Handling Sequencing Errors

• Masking Low-Quality Bases: Replacing low-quality bases (below Q20) with N's (indels) in reads improves downstream analysis by ignoring low-quality bases
• Trimming Low-Quality Ends: Removing low-quality bases (below a quality threshold) from the end of sequencing reads preserves high-quality bases
• Error Correction Techniques: Correcting errors in sequencing data using k-mers or consensus-based correction.
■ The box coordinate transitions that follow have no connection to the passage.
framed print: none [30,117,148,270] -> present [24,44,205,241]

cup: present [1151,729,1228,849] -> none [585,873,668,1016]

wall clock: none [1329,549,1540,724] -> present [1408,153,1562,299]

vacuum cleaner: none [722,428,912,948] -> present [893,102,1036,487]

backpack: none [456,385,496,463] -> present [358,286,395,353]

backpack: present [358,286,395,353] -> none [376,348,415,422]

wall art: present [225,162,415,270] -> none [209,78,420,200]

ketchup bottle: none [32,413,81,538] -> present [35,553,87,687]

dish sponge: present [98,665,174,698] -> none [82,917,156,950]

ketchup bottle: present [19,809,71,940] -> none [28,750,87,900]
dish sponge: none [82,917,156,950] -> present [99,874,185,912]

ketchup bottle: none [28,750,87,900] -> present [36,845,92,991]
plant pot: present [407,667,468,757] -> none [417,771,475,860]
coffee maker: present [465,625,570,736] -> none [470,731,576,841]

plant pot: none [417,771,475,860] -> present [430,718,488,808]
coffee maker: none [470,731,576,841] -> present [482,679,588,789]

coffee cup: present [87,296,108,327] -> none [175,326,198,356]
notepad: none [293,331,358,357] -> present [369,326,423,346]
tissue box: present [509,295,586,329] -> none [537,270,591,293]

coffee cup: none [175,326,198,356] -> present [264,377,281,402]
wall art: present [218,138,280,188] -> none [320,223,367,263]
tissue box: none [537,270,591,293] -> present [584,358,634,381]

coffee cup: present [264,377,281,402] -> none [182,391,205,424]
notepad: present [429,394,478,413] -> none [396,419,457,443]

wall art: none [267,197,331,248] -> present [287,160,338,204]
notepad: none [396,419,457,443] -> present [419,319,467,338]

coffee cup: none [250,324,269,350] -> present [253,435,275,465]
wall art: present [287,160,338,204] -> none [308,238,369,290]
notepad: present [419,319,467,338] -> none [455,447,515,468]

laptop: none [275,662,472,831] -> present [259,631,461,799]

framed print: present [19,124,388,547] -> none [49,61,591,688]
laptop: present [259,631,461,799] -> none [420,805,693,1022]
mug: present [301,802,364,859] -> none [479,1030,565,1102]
Paired-End Consensus Correction

• Used to correct errors at the 3' end of short-read sequences
• Overlapping read pairs improve the confidence of shared calls, particularly for Sanger sequencing
• Common in Illumina data because 3' ends are prone to errors

K-mers in Bioinformatics

• A k-mer is a short sequence of length k extracted from a DNA sequence
• K-mer analysis helps to estimate genome size, identify repeating locations, identify error regions, and establish sequence quality.

Selecting K-mer Size

• Small k-values lead to many repetitive or non-unique k-mers, making analysis ambiguous
• Larger values enhance k-mer uniqueness, but too large a value makes analysis computationally expensive
• For standard genomic assemblies k = 21–31 is a starting point

K-mer Frequency and Analysis

• K-mer frequency analysis counts how many times each k-mer occurs in a sequence
• Presented as a histogram
• Useful in predicting genome size, identifying contamination in sequencing libraries, and correcting errors.
• Finding peak in k-mer graph lets you find genome size estimations

Genome Size Estimation

• K-mer analysis can determine the total length of a sequenced genome
• Identifying the peak representing unique k-mers from the sample
• Calculating the genome size from the total k-mer number

Transcriptome Kmer Frequency

• Used to analyze the frequency of k-mers in transcriptomes
• High diversity of k-mers in a transcriptome will usually indicate greater complexity

Popular K-mer Tools

• Jellyfish, KMC, GenomeScope, and BFC are popular and widely used k-mer tools
• Speed, output formats, and ease of integration are important considerations when choosing a k-mer tool

Correcting PCR library errors

• Crucial for accurate downstream analysis
• Using UMIs to differentiate genuine from PCR duplicates
• Can involve paired-end reads for error correction

Read Duplication Analysis

• Assess the amount of duplicate sequences for optical errors, over-sequencing, and PCR issues
• PCR and optical duplicates are commonly analyzed in large-scale data analysis
• High levels of duplication can affect quantification and variant calling accuracy

Summary

• Quality Control techniques such as read quality assessment, adapter/contamination filtering, base trimming, error correction and duplication analysis are important steps to enhance the accuracy of downstream analyses in bioinformatics. These steps significantly improve data reliability and accuracy, hence, resulting in more accurate results.

Description

Explore the importance of DNA sequence quality control in bioinformatics. This quiz covers essential QC measures, their impact on accuracy, and the implications of poor data quality. Understand how proper QC practices enhance reproducibility and prevent costly errors in research and clinical settings.